[Text extractions at the page level]
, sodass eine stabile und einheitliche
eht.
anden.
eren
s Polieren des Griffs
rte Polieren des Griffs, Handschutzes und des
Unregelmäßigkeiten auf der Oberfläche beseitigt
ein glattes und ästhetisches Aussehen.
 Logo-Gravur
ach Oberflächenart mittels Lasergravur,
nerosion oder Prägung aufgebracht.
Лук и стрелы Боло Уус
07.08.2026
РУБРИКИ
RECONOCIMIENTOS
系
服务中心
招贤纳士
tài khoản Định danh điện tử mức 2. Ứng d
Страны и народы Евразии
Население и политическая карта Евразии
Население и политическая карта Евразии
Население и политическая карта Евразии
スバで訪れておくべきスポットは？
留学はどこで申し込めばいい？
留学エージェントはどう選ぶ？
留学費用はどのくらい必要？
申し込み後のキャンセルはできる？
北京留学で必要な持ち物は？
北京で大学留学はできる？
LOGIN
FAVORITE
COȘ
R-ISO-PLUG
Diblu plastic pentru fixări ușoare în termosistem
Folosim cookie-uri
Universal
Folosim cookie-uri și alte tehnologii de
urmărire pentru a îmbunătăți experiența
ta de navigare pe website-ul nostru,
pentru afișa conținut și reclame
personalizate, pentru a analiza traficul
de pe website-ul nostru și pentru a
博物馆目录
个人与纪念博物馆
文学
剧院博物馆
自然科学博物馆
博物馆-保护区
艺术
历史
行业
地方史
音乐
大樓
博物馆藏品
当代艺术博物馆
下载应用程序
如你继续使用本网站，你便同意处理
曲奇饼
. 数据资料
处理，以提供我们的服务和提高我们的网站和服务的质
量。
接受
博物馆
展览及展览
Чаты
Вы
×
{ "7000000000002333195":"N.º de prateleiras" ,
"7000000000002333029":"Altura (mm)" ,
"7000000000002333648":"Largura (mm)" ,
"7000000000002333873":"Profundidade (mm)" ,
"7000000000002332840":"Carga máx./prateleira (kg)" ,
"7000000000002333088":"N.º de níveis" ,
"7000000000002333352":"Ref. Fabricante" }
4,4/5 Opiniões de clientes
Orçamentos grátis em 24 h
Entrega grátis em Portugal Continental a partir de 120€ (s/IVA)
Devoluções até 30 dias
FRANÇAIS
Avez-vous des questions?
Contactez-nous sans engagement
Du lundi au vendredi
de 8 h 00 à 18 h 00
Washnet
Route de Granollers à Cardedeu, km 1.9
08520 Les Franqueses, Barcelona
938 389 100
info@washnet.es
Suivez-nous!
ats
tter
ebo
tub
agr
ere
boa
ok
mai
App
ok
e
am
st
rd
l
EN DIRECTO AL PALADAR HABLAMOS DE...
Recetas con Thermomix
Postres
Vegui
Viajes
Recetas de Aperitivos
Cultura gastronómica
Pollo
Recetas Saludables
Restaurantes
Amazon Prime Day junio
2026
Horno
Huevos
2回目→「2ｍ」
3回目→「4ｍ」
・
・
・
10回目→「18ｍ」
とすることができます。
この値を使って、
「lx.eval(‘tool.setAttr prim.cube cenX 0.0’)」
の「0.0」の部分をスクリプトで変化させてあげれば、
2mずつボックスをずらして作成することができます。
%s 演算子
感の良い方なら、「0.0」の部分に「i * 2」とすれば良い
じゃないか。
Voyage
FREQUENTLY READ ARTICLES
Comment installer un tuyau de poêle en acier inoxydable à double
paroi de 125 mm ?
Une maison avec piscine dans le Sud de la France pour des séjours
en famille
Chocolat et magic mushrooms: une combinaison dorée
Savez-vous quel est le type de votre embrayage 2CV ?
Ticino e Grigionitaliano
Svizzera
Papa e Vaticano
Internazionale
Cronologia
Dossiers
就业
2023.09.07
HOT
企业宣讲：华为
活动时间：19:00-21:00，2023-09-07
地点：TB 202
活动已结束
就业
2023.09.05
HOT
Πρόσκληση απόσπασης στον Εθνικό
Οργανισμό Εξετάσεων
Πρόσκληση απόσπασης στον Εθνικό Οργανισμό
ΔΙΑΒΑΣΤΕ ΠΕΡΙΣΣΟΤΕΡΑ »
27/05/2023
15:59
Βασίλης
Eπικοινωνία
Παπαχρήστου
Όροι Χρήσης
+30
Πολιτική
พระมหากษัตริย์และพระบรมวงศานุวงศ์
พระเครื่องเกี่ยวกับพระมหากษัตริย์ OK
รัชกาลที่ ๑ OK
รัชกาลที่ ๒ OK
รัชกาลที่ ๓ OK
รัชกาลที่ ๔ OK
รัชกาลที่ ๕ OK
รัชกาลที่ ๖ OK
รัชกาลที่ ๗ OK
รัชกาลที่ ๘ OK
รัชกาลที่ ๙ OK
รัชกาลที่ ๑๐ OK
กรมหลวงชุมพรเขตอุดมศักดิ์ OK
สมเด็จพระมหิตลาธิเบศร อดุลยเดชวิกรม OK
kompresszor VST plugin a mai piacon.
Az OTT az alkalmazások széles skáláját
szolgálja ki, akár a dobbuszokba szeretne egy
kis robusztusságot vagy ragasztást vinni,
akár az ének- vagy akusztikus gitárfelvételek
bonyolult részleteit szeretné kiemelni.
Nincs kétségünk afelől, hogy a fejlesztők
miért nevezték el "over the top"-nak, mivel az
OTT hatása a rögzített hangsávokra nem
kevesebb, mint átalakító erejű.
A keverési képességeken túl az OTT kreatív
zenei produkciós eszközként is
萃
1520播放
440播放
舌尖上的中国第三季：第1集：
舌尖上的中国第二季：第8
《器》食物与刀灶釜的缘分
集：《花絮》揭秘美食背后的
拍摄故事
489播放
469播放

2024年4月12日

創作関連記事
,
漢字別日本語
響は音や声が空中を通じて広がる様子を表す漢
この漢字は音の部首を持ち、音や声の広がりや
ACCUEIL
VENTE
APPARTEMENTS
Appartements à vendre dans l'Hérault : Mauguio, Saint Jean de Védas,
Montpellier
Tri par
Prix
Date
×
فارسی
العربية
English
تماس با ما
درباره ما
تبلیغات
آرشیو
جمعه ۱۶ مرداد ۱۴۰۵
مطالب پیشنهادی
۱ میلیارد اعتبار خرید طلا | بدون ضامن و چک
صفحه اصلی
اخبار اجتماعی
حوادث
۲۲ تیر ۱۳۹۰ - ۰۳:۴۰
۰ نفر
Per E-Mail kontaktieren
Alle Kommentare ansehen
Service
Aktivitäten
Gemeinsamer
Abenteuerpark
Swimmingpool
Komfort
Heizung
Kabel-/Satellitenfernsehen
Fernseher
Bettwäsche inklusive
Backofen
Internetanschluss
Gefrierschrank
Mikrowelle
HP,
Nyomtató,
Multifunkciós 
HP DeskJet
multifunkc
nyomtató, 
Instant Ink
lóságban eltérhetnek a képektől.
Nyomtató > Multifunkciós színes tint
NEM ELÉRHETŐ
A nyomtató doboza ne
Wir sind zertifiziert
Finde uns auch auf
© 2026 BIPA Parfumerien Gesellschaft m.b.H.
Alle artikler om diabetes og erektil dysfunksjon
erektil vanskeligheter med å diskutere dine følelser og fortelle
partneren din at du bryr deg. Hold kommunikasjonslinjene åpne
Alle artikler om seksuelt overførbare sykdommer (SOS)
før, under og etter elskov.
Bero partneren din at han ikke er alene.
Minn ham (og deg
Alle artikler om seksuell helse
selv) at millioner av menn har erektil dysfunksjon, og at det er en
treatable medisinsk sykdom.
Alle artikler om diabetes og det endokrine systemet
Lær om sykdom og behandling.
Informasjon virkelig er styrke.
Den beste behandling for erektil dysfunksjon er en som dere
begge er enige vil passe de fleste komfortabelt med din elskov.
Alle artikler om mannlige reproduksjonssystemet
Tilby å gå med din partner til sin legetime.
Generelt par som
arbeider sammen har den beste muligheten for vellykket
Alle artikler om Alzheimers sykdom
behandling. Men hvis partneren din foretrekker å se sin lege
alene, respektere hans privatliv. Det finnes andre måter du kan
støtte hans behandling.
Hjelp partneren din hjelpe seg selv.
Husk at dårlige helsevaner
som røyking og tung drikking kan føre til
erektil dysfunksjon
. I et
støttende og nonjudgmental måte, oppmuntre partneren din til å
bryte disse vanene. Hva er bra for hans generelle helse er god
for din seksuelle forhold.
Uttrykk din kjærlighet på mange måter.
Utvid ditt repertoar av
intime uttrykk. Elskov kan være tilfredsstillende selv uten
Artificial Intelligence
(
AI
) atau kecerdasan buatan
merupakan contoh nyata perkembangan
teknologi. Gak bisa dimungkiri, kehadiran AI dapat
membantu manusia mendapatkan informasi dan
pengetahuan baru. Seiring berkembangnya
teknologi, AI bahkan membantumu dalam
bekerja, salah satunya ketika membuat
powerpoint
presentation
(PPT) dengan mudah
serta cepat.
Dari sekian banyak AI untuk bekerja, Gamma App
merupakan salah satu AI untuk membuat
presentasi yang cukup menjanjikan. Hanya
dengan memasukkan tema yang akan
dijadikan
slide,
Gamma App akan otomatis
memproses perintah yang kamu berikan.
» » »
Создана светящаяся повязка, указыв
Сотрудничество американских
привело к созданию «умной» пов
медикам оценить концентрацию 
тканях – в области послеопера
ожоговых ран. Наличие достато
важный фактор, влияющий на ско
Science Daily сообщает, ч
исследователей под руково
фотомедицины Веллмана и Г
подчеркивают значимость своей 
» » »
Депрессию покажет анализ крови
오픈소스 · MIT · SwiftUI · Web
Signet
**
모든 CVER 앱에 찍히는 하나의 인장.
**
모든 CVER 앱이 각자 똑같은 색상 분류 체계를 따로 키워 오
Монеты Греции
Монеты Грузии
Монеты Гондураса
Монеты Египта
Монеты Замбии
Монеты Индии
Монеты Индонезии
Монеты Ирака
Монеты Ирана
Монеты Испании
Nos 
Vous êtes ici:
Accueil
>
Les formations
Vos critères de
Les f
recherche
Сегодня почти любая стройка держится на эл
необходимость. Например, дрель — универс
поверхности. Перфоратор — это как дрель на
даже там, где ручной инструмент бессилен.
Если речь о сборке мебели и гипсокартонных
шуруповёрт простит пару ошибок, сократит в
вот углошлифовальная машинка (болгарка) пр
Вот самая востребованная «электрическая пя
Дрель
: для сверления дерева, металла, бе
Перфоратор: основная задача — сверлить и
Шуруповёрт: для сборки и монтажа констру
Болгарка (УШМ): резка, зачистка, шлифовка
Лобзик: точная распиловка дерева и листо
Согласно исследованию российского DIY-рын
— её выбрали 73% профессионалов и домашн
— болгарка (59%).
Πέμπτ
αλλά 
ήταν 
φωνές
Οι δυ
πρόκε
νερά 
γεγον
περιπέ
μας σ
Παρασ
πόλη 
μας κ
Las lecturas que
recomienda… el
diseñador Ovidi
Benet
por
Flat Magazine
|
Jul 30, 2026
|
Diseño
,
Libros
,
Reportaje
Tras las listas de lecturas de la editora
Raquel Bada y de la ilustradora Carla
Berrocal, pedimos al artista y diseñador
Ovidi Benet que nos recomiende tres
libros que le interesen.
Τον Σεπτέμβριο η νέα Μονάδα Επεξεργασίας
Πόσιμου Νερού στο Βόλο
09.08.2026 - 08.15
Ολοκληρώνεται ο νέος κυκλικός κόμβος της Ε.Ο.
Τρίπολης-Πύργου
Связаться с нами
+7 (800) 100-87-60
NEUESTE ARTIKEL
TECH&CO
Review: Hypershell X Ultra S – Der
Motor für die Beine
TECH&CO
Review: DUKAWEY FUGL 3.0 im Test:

◆ TASK DETAILS: Format the items from the first line through the line containing "Orçamentos grátis em 24 h", with both of those lines included, as a Markdown table with the columns Row and Line. Put the row number in Row and the line itself in Line, and leave out any blank lines.

◆ RESPONSE:
| Row | Line |
|---|---|
| 1 | , sodass eine stabile und einheitliche |
| 2 | eht. |
| 3 | anden. |
| 4 | eren |
| 5 | s Polieren des Griffs |
| 6 | rte Polieren des Griffs, Handschutzes und des |
| 7 | Unregelmäßigkeiten auf der Oberfläche beseitigt |
| 8 | ein glattes und ästhetisches Aussehen. |
| 9 |  Logo-Gravur |
| 10 | ach Oberflächenart mittels Lasergravur, |
| 11 | nerosion oder Prägung aufgebracht. |
| 12 | Лук и стрелы Боло Уус |
| 13 | 07.08.2026 |
| 14 | РУБРИКИ |
| 15 | RECONOCIMIENTOS |
| 16 | 系 |
| 17 | 服务中心 |
| 18 | 招贤纳士 |
| 19 | tài khoản Định danh điện tử mức 2. Ứng d |
| 20 | Страны и народы Евразии |
| 21 | Население и политическая карта Евразии |
| 22 | Население и политическая карта Евразии |
| 23 | Население и политическая карта Евразии |
| 24 | スバで訪れておくべきスポットは？ |
| 25 | 留学はどこで申し込めばいい？ |
| 26 | 留学エージェントはどう選ぶ？ |
| 27 | 留学費用はどのくらい必要？ |
| 28 | 申し込み後のキャンセルはできる？ |
| 29 | 北京留学で必要な持ち物は？ |
| 30 | 北京で大学留学はできる？ |
| 31 | LOGIN |
| 32 | FAVORITE |
| 33 | COȘ |
| 34 | R-ISO-PLUG |
| 35 | Diblu plastic pentru fixări ușoare în termosistem |
| 36 | Folosim cookie-uri |
| 37 | Universal |
| 38 | Folosim cookie-uri și alte tehnologii de |
| 39 | urmărire pentru a îmbunătăți experiența |
| 40 | ta de navigare pe website-ul nostru, |
| 41 | pentru afișa conținut și reclame |
| 42 | personalizate, pentru a analiza traficul |
| 43 | de pe website-ul nostru și pentru a |
| 44 | 博物馆目录 |
| 45 | 个人与纪念博物馆 |
| 46 | 文学 |
| 47 | 剧院博物馆 |
| 48 | 自然科学博物馆 |
| 49 | 博物馆-保护区 |
| 50 | 艺术 |
| 51 | 历史 |
| 52 | 行业 |
| 53 | 地方史 |
| 54 | 音乐 |
| 55 | 大樓 |
| 56 | 博物馆藏品 |
| 57 | 当代艺术博物馆 |
| 58 | 下载应用程序 |
| 59 | 如你继续使用本网站，你便同意处理 |
| 60 | 曲奇饼 |
| 61 | . 数据资料 |
| 62 | 处理，以提供我们的服务和提高我们的网站和服务的质 |
| 63 | 量。 |
| 64 | 接受 |
| 65 | 博物馆 |
| 66 | 展览及展览 |
| 67 | Чаты |
| 68 | Вы |
| 69 | × |
| 70 | { "7000000000002333195":"N.º de prateleiras" , |
| 71 | "7000000000002333029":"Altura (mm)" , |
| 72 | "7000000000002333648":"Largura (mm)" , |
| 73 | "7000000000002333873":"Profundidade (mm)" , |
| 74 | "7000000000002332840":"Carga máx./prateleira (kg)" , |
| 75 | "7000000000002333088":"N.º de níveis" , |
| 76 | "7000000000002333352":"Ref. Fabricante" } |
| 77 | 4,4/5 Opiniões de clientes |
| 78 | Orçamentos grátis em 24 h |